John Paul Kaminga
Tiny Dancers: Ballarin Cino
The Viberti family has long been known as "ballarin" or "dancers" to the people of Barolo, and their winery goes by this local nickname, hence Cascina Ballarin. There's not a lot of wine made at Ballarin; they are truly one of the little guys in the region, but there's a fair amount of variety, and from top to bottom, the whole roster is worthwhile. Their entry-level red is called Cino, named for a great uncle, and it is a baffling little wine. Why? Because it is so good and so inexpensive. A blend of Barbera, Nebbiolo and Dolcetto from the communes of La Morra, Monforte d'Alba and Novello, it shares some of the same aromas and flavors that you would find in a fine Barolo, but in a less serious style. It is lighter, with gentler acids and far less tannin. The 2017 vintage of Cino is beautiful, full of fresh ripe berry notes as well suspicions of flowers, herbs and spice. Juicy and straightforward, it's a great alternative to inexpensive Pinot Noir*. It's fruit forward and easy-going, a versatile red at the table. Enjoy it with pizza, pasta, or the classic Piemontese dish of Vitello Tonnato.

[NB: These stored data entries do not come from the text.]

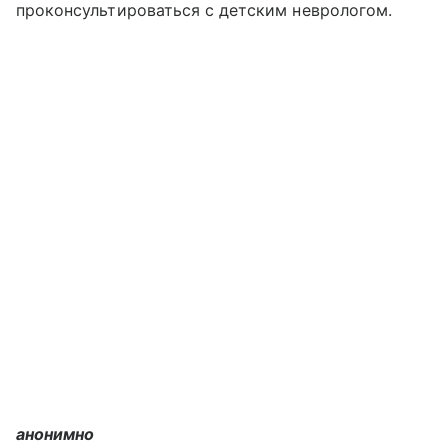
проконсультироваться с детским неврологом.
анонимно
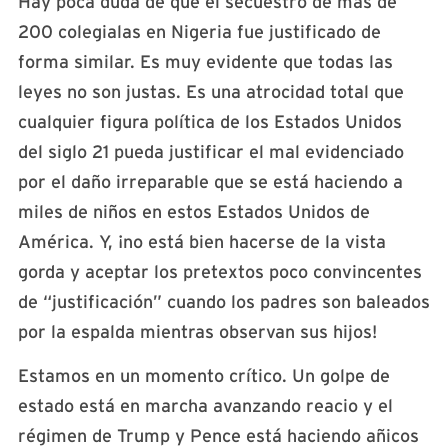
Hay poca duda de que el secuestro de más de
200 colegialas en Nigeria fue justificado de
forma similar. Es muy evidente que todas las
leyes no son justas. Es una atrocidad total que
cualquier figura política de los Estados Unidos
del siglo 21 pueda justificar el mal evidenciado
por el daño irreparable que se está haciendo a
miles de niños en estos Estados Unidos de
América. Y, ¡no está bien hacerse de la vista
gorda y aceptar los pretextos poco convincentes
de “justificación” cuando los padres son baleados
por la espalda mientras observan sus hijos!
Estamos en un momento crítico. Un golpe de
estado está en marcha avanzando reacio y el
régimen de Trump y Pence está haciendo añicos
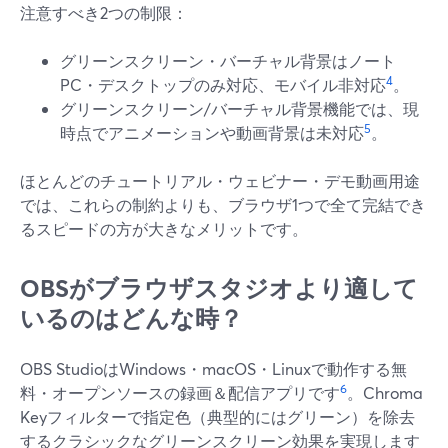
注意すべき2つの制限：
グリーンスクリーン・バーチャル背景はノート
4
PC・デスクトップのみ対応、モバイル非対応
。
グリーンスクリーン/バーチャル背景機能では、現
5
時点でアニメーションや動画背景は未対応
。
ほとんどのチュートリアル・ウェビナー・デモ動画用途
では、これらの制約よりも、ブラウザ1つで全て完結でき
るスピードの方が大きなメリットです。
OBSがブラウザスタジオより適して
いるのはどんな時？
OBS StudioはWindows・macOS・Linuxで動作する無
6
料・オープンソースの録画＆配信アプリです
。Chroma
Keyフィルターで指定色（典型的にはグリーン）を除去
するクラシックなグリーンスクリーン効果を実現します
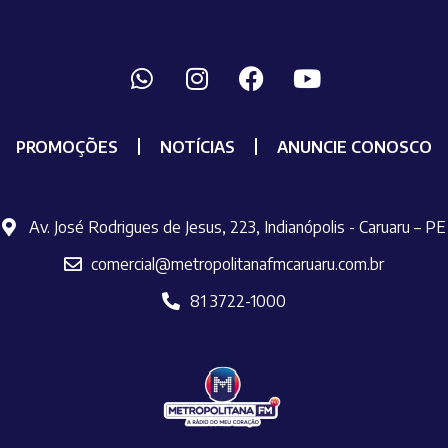
PROMOÇÕES
NOTÍCIAS
ANUNCIE CONOSCO
Av. José Rodrigues de Jesus, 223, Indianópolis - Caruaru – PE
comercial@metropolitanafmcaruaru.com.br
81 3722-1000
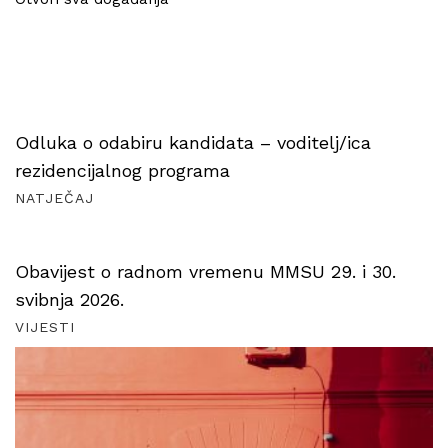
Odluka o odabiru kandidata – voditelj/ica
rezidencijalnog programa
NATJEČAJ
Obavijest o radnom vremenu MMSU 29. i 30.
svibnja 2026.
VIJESTI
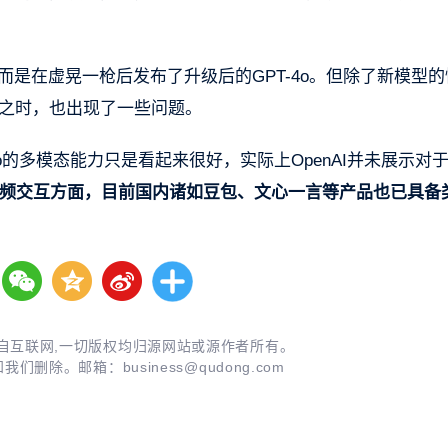
，而是在虚晃一枪后发布了升级后的GPT-4o。但除了新模型
进之时，也出现了一些问题。
-4o的多模态能力只是看起来很好，实际上OpenAI并未展示对
频交互方面，目前国内诸如豆包、文心一言等产品也已具备
自互联网,一切版权均归源网站或源作者所有。
知我们删除。邮箱：
business@qudong.com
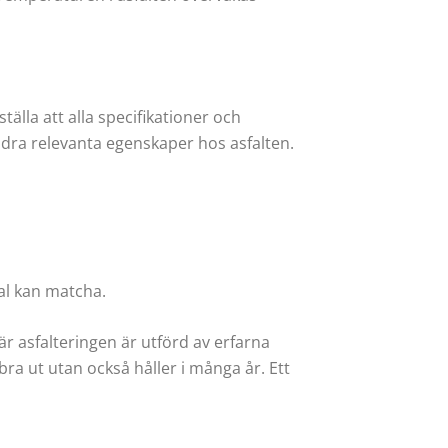
älla att alla specifikationer och
andra relevanta egenskaper hos asfalten.
ial kan matcha.
r asfalteringen är utförd av erfarna
ra ut utan också håller i många år. Ett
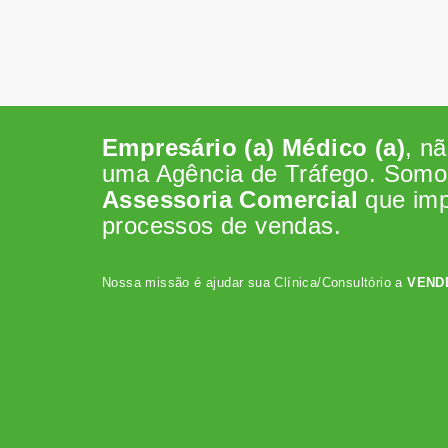
Empresário (a) Médico (a)
, n
uma Agência de Tráfego. Som
Assessoria Comercial
que im
processos de vendas.
Nossa missão é ajudar sua Clínica/Consultório a
VEND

Cascina Ballarin Langhe Rosso 'Cino' 2017 - $13
* We often recommend light reds from Europe in place of inexpensive domestic Pinot Noir. We do this not because we believe that Garnacha, Dolcetto d'Alba or Bardolino tastes like fine Pinot, but because most inexpensive Pinot is highly manipulated and likely blended with other grapes. Too much inexpensive Pinot just doesn't taste like Pinot. Why not drink delicious light wines made by small family-owned wineries using their own estate-grown grapes? In this category, you can often find something organic and made with great care for less than $20. Now, more than ever, it is important to support small wineries, and life is too short to drink Pinot mixed with Merlot. Start ignoring wine that was obviously made just to sell something. Start paying attention to authentic wines that will not cost you much.